____ DATA RECORDS

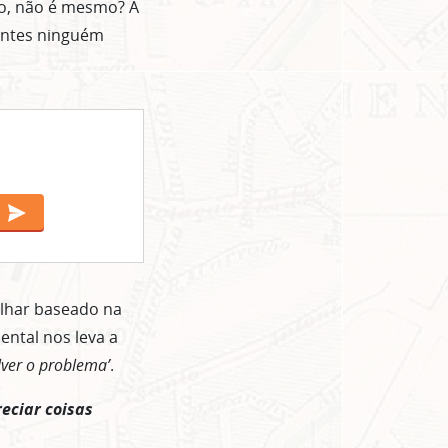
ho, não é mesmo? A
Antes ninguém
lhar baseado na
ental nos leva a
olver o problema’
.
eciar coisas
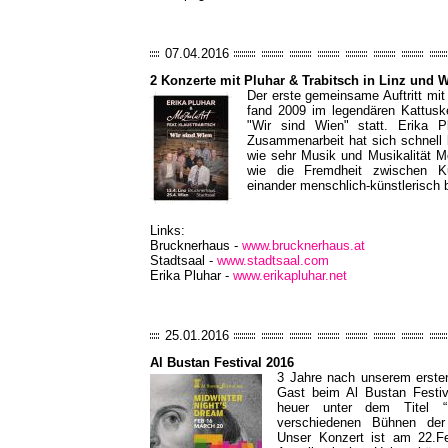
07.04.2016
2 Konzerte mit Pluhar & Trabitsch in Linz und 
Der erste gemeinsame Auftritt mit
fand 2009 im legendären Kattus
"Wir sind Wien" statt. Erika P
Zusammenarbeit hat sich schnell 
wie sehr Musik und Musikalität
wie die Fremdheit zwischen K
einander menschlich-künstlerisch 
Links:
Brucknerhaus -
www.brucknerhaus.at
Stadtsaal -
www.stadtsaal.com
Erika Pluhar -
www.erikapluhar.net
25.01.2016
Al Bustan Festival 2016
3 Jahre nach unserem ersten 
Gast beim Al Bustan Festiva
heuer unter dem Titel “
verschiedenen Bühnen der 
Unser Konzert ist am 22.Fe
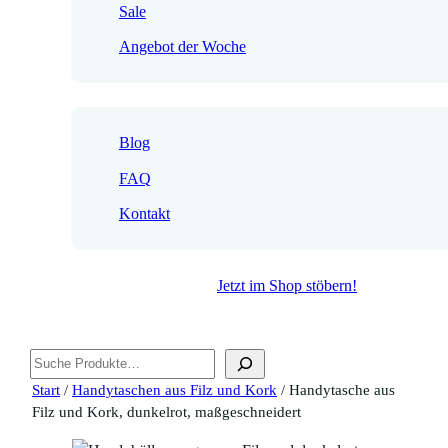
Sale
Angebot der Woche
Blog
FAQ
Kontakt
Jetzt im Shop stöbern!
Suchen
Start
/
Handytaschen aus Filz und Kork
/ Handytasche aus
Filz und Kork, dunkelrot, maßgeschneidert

________
____ DATA RECORDS

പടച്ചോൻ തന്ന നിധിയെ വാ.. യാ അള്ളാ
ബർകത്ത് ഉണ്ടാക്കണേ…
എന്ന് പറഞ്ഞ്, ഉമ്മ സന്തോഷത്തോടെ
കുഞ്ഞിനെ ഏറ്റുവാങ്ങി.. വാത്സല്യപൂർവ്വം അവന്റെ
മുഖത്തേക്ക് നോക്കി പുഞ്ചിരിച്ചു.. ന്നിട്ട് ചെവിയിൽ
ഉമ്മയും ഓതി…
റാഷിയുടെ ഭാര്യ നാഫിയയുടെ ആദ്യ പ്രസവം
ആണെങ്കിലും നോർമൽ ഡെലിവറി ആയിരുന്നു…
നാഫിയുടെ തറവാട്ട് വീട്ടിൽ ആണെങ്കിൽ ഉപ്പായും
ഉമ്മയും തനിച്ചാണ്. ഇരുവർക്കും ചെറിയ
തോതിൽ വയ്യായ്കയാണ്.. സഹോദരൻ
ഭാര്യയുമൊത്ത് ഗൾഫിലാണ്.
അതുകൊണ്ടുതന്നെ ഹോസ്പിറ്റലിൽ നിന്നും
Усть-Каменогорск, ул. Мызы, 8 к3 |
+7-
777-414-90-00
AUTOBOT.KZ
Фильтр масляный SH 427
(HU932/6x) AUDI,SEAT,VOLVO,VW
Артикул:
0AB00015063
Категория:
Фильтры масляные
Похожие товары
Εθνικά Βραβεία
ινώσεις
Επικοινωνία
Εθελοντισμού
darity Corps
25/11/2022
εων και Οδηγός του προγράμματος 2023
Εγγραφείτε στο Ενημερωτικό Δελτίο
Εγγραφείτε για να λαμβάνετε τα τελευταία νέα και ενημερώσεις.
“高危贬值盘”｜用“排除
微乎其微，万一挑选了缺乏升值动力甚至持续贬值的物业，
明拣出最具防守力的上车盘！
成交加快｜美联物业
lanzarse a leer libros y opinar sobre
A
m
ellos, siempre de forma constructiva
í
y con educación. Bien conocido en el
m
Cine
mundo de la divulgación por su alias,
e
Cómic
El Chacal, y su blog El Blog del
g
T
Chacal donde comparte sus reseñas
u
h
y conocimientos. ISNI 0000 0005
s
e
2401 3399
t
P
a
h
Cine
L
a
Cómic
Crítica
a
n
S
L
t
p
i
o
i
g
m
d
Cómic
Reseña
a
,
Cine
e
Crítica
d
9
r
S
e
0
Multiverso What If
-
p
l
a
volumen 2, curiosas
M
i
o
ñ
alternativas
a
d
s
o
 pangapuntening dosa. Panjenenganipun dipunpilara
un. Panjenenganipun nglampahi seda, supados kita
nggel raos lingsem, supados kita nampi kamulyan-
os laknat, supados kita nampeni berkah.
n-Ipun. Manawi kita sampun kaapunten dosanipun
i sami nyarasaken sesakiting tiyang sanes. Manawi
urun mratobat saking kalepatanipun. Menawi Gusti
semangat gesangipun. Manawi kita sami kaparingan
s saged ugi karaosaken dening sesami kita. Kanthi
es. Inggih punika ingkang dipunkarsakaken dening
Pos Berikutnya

________
____ DATA RECORDS

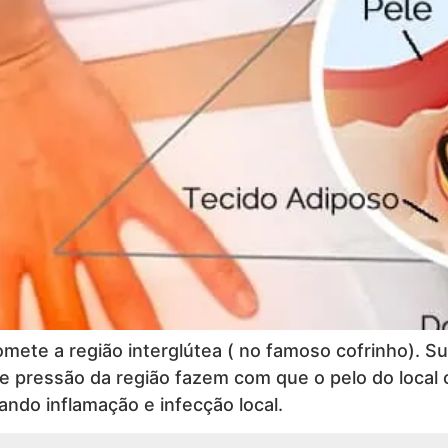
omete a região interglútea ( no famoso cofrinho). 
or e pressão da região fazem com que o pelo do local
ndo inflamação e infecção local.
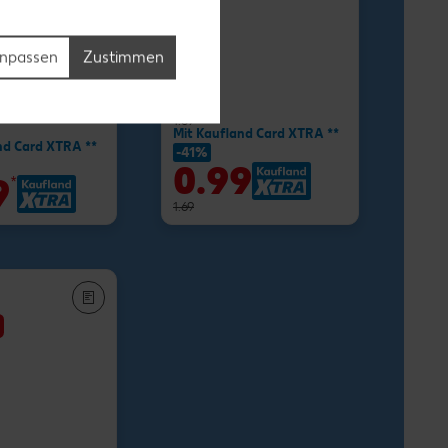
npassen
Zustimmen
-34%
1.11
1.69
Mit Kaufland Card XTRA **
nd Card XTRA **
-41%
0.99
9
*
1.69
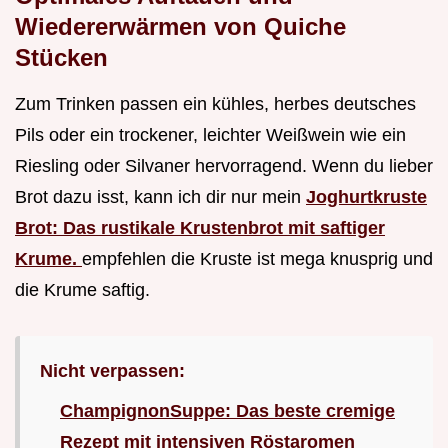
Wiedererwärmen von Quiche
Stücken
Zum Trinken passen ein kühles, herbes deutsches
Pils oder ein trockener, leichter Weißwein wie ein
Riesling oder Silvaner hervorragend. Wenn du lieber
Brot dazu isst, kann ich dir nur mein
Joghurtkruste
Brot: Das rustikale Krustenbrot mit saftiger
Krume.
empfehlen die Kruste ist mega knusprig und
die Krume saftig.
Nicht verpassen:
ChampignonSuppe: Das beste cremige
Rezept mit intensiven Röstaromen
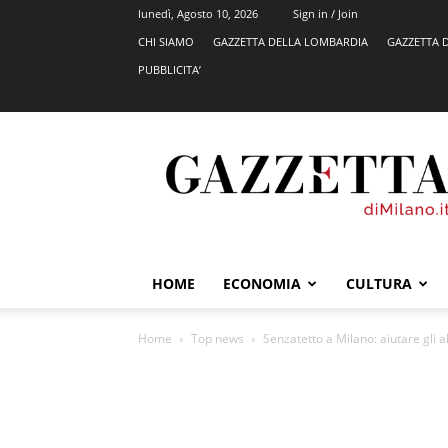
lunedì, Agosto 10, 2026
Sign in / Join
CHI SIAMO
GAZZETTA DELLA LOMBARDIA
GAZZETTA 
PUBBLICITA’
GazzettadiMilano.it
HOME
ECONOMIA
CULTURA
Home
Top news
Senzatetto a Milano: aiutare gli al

________

▶ **EXERCISE**
Rewrite everything from the line containing "ho, não é mesmo? A" down to the line containing "Filz und Kork, dunkelrot, maßgeschneidert" as a JSON list of strings, one per line, with blank lines left out. Omit the pictures from the answer.

▶ **TASK OUTPUT**
[
  "ho, não é mesmo? A",
  "Antes ninguém",
  "lhar baseado na",
  "ental nos leva a",
  "olver o problema’",
  ".",
  "eciar coisas",
  "07.04.2016",
  "2 Konzerte mit Pluhar & Trabitsch in Linz und ",
  "Der erste gemeinsame Auftritt mit",
  "fand 2009 im legendären Kattus",
  "\"Wir sind Wien\" statt. Erika P",
  "Zusammenarbeit hat sich schnell ",
  "wie sehr Musik und Musikalität",
  "wie die Fremdheit zwischen K",
  "einander menschlich-künstlerisch ",
  "Links:",
  "Brucknerhaus -",
  "www.brucknerhaus.at",
  "Stadtsaal -",
  "www.stadtsaal.com",
  "Erika Pluhar -",
  "www.erikapluhar.net",
  "25.01.2016",
  "Al Bustan Festival 2016",
  "3 Jahre nach unserem ersten ",
  "Gast beim Al Bustan Festiva",
  "heuer unter dem Titel “",
  "verschiedenen Bühnen der ",
  "Unser Konzert ist am 22.Fe",
  "Sale",
  "Angebot der Woche",
  "Blog",
  "FAQ",
  "Kontakt",
  "Jetzt im Shop stöbern!",
  "Suchen",
  "Start",
  "/",
  "Handytaschen aus Filz und Kork",
  "/ Handytasche aus",
  "Filz und Kork, dunkelrot, maßgeschneidert"
]